Extracted data entries
______________________________

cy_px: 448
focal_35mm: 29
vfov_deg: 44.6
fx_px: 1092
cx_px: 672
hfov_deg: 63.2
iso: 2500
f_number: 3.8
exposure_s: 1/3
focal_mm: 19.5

______________________________

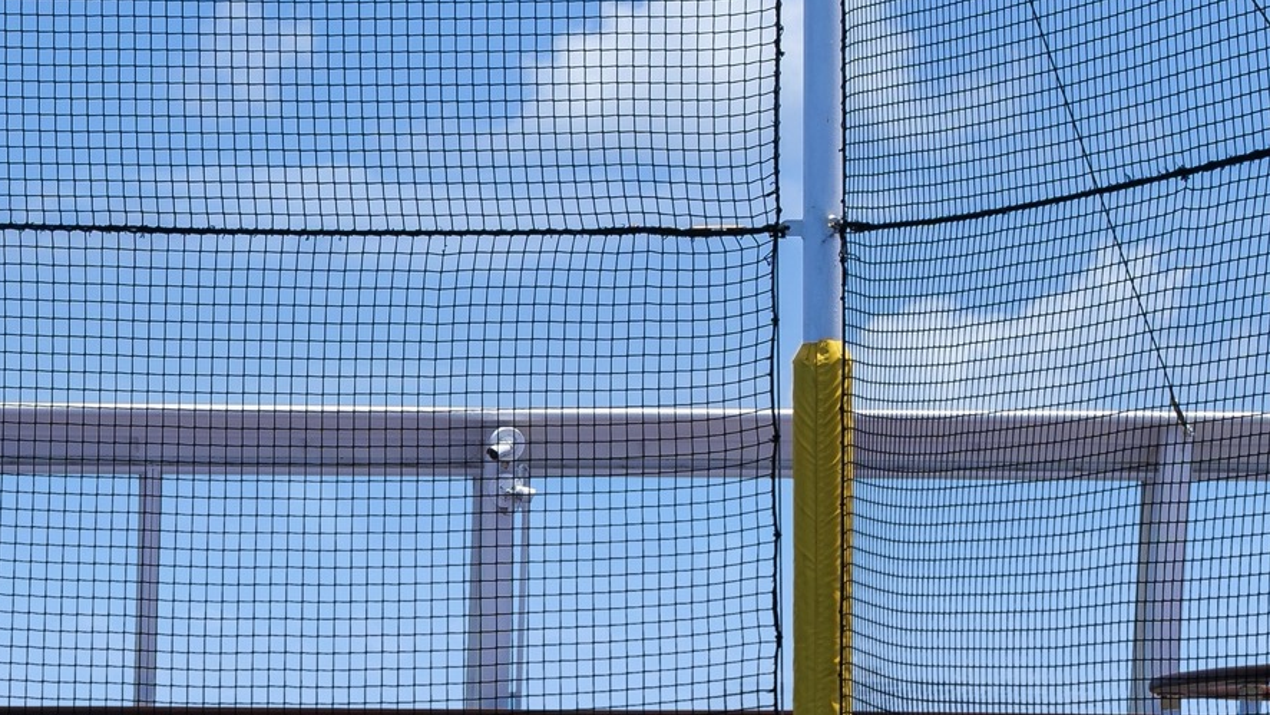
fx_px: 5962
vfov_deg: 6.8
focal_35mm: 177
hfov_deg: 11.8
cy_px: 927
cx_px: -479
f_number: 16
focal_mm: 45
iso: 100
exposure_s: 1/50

______________________________

### TO-DO ITEM
Retype the entries above exactly, but only from the line containing "fx_px: 1092" through the line containing "focal_mm: 19.5", both included.

### RESULT FOR THIS TASK
fx_px: 1092
cx_px: 672
hfov_deg: 63.2
iso: 2500
f_number: 3.8
exposure_s: 1/3
focal_mm: 19.5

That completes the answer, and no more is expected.